▸ **WHAT THE TASK ASKS**:
Your output should be the lines from the one with "En Perspectiva" through the last line of the records below, exactly as written, minus the pictures.

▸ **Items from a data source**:
○ ○ ○ ○ ○

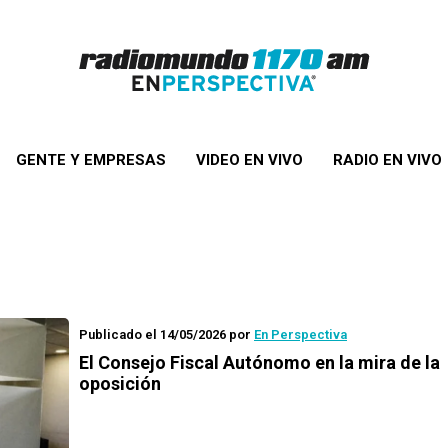
GENTE Y EMPRESAS
VIDEO EN VIVO
RADIO EN VIVO
Publicado el 14/05/2026
por
En Perspectiva
El Consejo Fiscal Autónomo en la mira de la
oposición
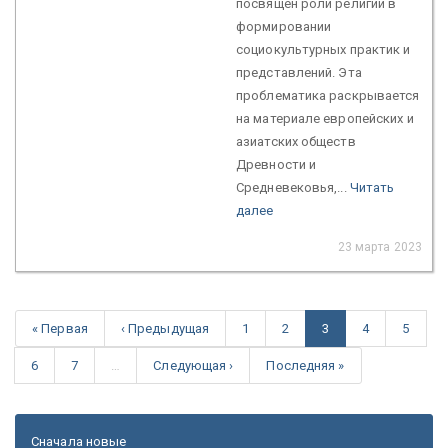
посвящен роли религии в
формировании
социокультурных практик и
представлений. Эта
проблематика раскрывается
на материале европейских и
азиатских обществ
Древности и
Средневековья,...
Читать
далее
23 марта 2023
« Первая
‹ Предыдущая
1
2
3
4
5
6
7
…
Следующая ›
Последняя »
Сначала новые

○ ○ ○ ○ ○

▸ **RESPONSE TO THIS EXERCISE**:
En Perspectiva
El Consejo Fiscal Autónomo en la mira de la
oposición
посвящен роли религии в
формировании
социокультурных практик и
представлений. Эта
проблематика раскрывается
на материале европейских и
азиатских обществ
Древности и
Средневековья,...
Читать
далее
23 марта 2023
« Первая
‹ Предыдущая
1
2
3
4
5
6
7
…
Следующая ›
Последняя »
Сначала новые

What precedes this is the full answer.